I blogged below about the “American Law for American Courts” proposal, and its possible effect on foreign judgments entered without a civil jury trial. Here, I wanted to flag a possible problem with this proposal and foreign divorce decrees.
American courts routinely have to decide the marital status of people who came to America from a foreign country, and who got married or divorced or remarried in that country. If Wanda purportedly married Xavier in Elbonia, then purportedly divorced him in Elbonia, and then purportedly married Harold in Elbonia, and ten years later comes to America, the American legal system has to be able to figure out whether Wanda is indeed properly married to Harold. That’s the sort of issue that comes up all the time in immigration law, in divorce law, in wills and trusts law, in tax law, in evidence law, and in many other contexts. To figure that out, it may be necessary to decide whether the earlier Elbonian divorce was valid — which can only be figured out using Elbonian law — or possibly just to give legal effect to the earlier Elbonian divorce.
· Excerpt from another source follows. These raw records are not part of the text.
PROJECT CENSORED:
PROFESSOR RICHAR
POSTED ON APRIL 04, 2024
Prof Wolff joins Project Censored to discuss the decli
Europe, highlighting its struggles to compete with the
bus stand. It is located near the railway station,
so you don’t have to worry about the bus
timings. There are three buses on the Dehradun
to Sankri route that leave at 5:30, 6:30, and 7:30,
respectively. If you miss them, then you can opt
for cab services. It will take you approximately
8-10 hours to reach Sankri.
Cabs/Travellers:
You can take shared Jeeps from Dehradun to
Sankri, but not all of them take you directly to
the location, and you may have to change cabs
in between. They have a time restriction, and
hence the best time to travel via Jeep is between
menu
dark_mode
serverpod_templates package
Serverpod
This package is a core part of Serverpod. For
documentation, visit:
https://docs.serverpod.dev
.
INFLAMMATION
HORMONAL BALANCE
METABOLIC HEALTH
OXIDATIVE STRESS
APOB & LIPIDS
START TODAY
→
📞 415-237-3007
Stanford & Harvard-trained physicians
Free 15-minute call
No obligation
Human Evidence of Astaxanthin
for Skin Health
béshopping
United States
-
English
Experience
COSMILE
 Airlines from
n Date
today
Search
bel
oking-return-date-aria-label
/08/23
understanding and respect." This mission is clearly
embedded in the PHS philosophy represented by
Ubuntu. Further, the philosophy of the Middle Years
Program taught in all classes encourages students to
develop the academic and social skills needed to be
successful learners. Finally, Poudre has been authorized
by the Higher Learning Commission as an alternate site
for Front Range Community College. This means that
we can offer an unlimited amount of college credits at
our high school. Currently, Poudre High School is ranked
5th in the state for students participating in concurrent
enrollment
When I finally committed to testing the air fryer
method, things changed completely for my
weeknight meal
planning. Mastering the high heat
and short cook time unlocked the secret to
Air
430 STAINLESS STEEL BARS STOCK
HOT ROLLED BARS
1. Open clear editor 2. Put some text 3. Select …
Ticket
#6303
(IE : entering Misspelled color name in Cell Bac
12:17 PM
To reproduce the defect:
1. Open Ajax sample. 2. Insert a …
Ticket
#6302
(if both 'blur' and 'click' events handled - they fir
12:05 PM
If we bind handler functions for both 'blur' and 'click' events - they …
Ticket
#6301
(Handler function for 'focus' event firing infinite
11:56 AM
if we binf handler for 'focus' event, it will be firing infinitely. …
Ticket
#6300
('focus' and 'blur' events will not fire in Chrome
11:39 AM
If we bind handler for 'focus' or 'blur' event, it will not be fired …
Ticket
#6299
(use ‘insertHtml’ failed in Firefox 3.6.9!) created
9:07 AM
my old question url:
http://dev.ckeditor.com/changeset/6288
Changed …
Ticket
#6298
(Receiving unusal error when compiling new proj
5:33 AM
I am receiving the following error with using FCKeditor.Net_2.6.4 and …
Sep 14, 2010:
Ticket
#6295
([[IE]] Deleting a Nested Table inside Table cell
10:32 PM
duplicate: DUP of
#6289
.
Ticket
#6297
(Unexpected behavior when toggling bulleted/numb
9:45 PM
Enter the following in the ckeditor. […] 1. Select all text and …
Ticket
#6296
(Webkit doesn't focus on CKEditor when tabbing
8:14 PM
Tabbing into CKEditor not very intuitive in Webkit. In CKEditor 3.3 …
Now what if the Elbonian legal system doesn’t take the same view of various rights, including equality rights, that we now take? What if, for instance, Elbonian law provides husbands more rights than wives in getting divorces started? Or what if Elbonia — like Israel, Lebanon, India, and other places — provides that family law matters are to be adjudicated under the religious laws of the religious group to which the parties belong, which necessarily involves a form of religious discrimination that would violate First Amendment principles if done in the U.S.? Or what if Elbonian rules of evidence give more weight to men’s testimony or to the testimony of people who belong to certain religions, and those rules had been applied in the divorce?
This might be bad, but it’s the reality under which Elbonian law operates, and Wanda has lived her life in Elbonia based on that reality. She may have remarried based on the effect of the divorce — however unfairly it may have been conducted. She may have gotten certain property in the divorce, perhaps less than she should have gotten, but something that she now views as hers. That’s life on the ground in Elbonia for her.
Now she and Harry come to America, and the question of the validity of her and Harry’s marriage comes up. Maybe Harry brings it up in trying to get his marriage to Wanda annulled (on the theory that the Wanda-Xavier divorce was invalid). Maybe the government brings it up in trying to decide whether Harry is entitled to claim the spousal privilege to refuse to testify against Wanda, or whether Wanda is entitled to certain state tax treatment offered to married people, or in one of many other situations where marital status is relevant. Even if we disapprove of the Elbonian legal system, it seems to me that American courts can’t just categorically ignore the Elbonian divorce.
Yet that seems to be what the “American Law for American Courts” proposal would do, when it provides that,
Any court, arbitration, tribunal, or administrative agency ruling or decision shall violate the public policy of this State and be void and unenforceable if the court, arbitration, tribunal, or administrative agency bases its rulings or decisions in in the matter at issue in whole or in part on any law, legal code or system that would not grant the parties affected by the ruling or decision the same fundamental liberties, rights, and privileges granted under the U.S. and [State] Constitutions, including but not limited to due process, freedom of religion, speech, or press, and any right of privacy or marriage as specifically defined by the constitution of this state.
Because the divorce decree was entered under a legal system that denied “the same fundamental liberties, rights, and privileges granted under the U.S. … Constitution[]” — such as equal rights regardless of sex, the First Amendment right not to be treated differently based on religion — the divorce decree is “void,” and thus presumably can’t be considered by American courts. Wanda would thus presumably be treated as still married to Xavier, and not to Harold.
That doesn’t seem to me to make such sense. It might be proper for courts to sometimes ignore the effect of foreign divorces that are based on procedures that American law views as improper — for instance, if they affect the rights of people who were U.S. residents at the time of the divorce, or to the extent they continue to affect child custody rights in some way that we see as improper. But it’s not right for courts to have to categorically ignore the effect of foreign divorces that involve departures from American equality norms.
Yet that seems to be what the “American Law for American Courts” proposal would call for. Perhaps this effect is inadvertent, and maybe courts can avoid it by some sort of creative construction, or liberal use of “putative spouse” doctrines under which (in some states) people can be viewed as married in some situations even if their marriage was technically invalid in some respect. But until that’s made clear, this seems to be a pretty serious potential problem with the proposal.